Vegan Mocha Cake
This classic vegan cake is dairy-free and egg-free, but loved by all! Using brewed coffee in place of water gives it a rich mocha flavor.
16-20 servings
INGREDIENTS:
3 cups all-purpose flour
2 cups white sugar
2/3 cup unsweetened cocoa powder
2 teaspoons baking soda
1 teaspoon salt
1 tablespoon vanilla extract
2 tablespoons distilled white or cider vinegar
2/3 cup vegetable oil
2 cups coffee, cooled
METHOD:
Preheat oven to 350 degrees F.
Sift flour, sugar, cocoa, baking soda, and salt into a large bowl. Make three small wells in the mixture.
Pour oil into one well, vinegar into the second, and vanilla into the third.

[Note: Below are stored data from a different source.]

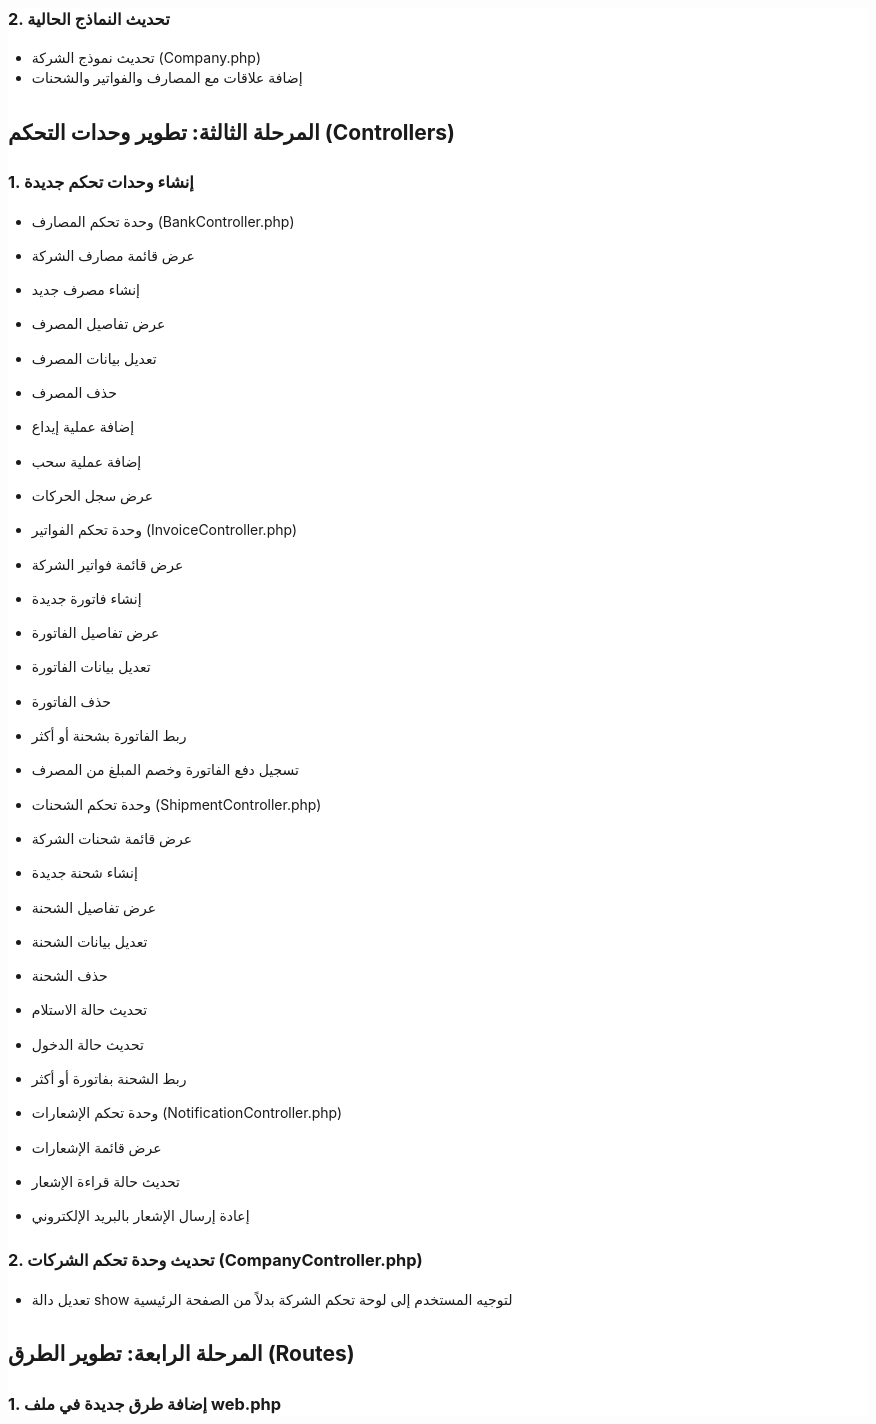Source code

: ### 2. تحديث النماذج الحالية

- تحديث نموذج الشركة (Company.php)
- إضافة علاقات مع المصارف والفواتير والشحنات

## المرحلة الثالثة: تطوير وحدات التحكم (Controllers)

### 1. إنشاء وحدات تحكم جديدة

- وحدة تحكم المصارف (BankController.php)
- عرض قائمة مصارف الشركة
- إنشاء مصرف جديد
- عرض تفاصيل المصرف
- تعديل بيانات المصرف
- حذف المصرف
- إضافة عملية إيداع
- إضافة عملية سحب
- عرض سجل الحركات

- وحدة تحكم الفواتير (InvoiceController.php)
- عرض قائمة فواتير الشركة
- إنشاء فاتورة جديدة
- عرض تفاصيل الفاتورة
- تعديل بيانات الفاتورة
- حذف الفاتورة
- ربط الفاتورة بشحنة أو أكثر
- تسجيل دفع الفاتورة وخصم المبلغ من المصرف

- وحدة تحكم الشحنات (ShipmentController.php)
- عرض قائمة شحنات الشركة
- إنشاء شحنة جديدة
- عرض تفاصيل الشحنة
- تعديل بيانات الشحنة
- حذف الشحنة
- تحديث حالة الاستلام
- تحديث حالة الدخول
- ربط الشحنة بفاتورة أو أكثر

- وحدة تحكم الإشعارات (NotificationController.php)
- عرض قائمة الإشعارات
- تحديث حالة قراءة الإشعار
- إعادة إرسال الإشعار بالبريد الإلكتروني

### 2. تحديث وحدة تحكم الشركات (CompanyController.php)

- تعديل دالة show لتوجيه المستخدم إلى لوحة تحكم الشركة بدلاً من الصفحة الرئيسية

## المرحلة الرابعة: تطوير الطرق (Routes)

### 1. إضافة طرق جديدة في ملف web.php

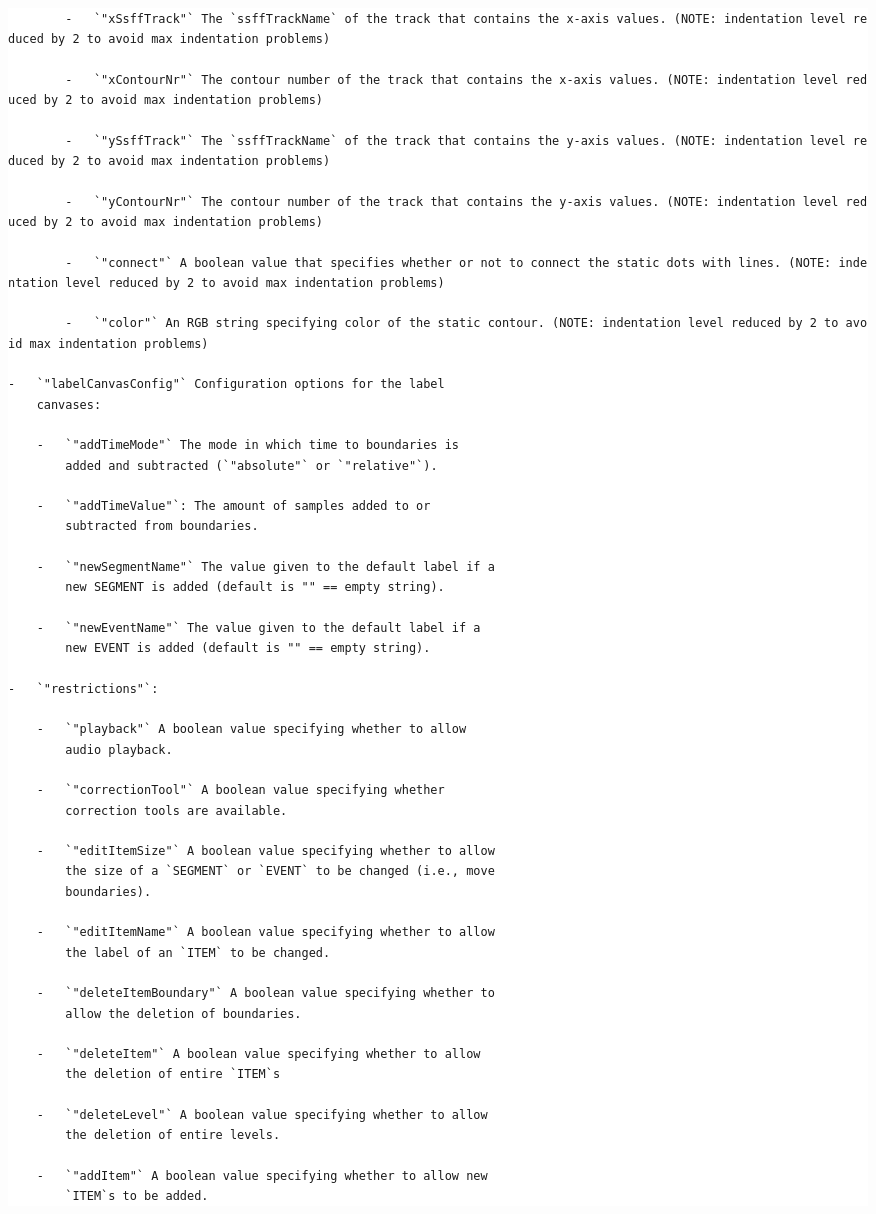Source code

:             -   `"xSsffTrack"` The `ssffTrackName` of the track that contains the x-axis values. (NOTE: indentation level reduced by 2 to avoid max indentation problems)

            -   `"xContourNr"` The contour number of the track that contains the x-axis values. (NOTE: indentation level reduced by 2 to avoid max indentation problems)

            -   `"ySsffTrack"` The `ssffTrackName` of the track that contains the y-axis values. (NOTE: indentation level reduced by 2 to avoid max indentation problems)

            -   `"yContourNr"` The contour number of the track that contains the y-axis values. (NOTE: indentation level reduced by 2 to avoid max indentation problems)

            -   `"connect"` A boolean value that specifies whether or not to connect the static dots with lines. (NOTE: indentation level reduced by 2 to avoid max indentation problems)

            -   `"color"` An RGB string specifying color of the static contour. (NOTE: indentation level reduced by 2 to avoid max indentation problems)

    -   `"labelCanvasConfig"` Configuration options for the label
        canvases:

        -   `"addTimeMode"` The mode in which time to boundaries is
            added and subtracted (`"absolute"` or `"relative"`).

        -   `"addTimeValue"`: The amount of samples added to or
            subtracted from boundaries.

        -   `"newSegmentName"` The value given to the default label if a
            new SEGMENT is added (default is "" == empty string).

        -   `"newEventName"` The value given to the default label if a
            new EVENT is added (default is "" == empty string).

    -   `"restrictions"`:

        -   `"playback"` A boolean value specifying whether to allow
            audio playback.

        -   `"correctionTool"` A boolean value specifying whether
            correction tools are available.

        -   `"editItemSize"` A boolean value specifying whether to allow
            the size of a `SEGMENT` or `EVENT` to be changed (i.e., move
            boundaries).

        -   `"editItemName"` A boolean value specifying whether to allow
            the label of an `ITEM` to be changed.

        -   `"deleteItemBoundary"` A boolean value specifying whether to
            allow the deletion of boundaries.

        -   `"deleteItem"` A boolean value specifying whether to allow
            the deletion of entire `ITEM`s

        -   `"deleteLevel"` A boolean value specifying whether to allow
            the deletion of entire levels.

        -   `"addItem"` A boolean value specifying whether to allow new
            `ITEM`s to be added.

Pour coffee over the mixture and stir with fork until mixture is thoroughly combined.
Pour into a lightly greased 9x13 pan (or two 8” square or 9” round pans for a layer cake).
Bake at 350 degrees F for 30-35 minutes, or until a tooth pick inserted comes out clean. Let cool completely and frost with your favorite icing.
CHEF'S NOTES:
The coffee should be close to room temperature for this recipe, so brew it first and let it cool while you assemble the rest of the ingredients for your cake.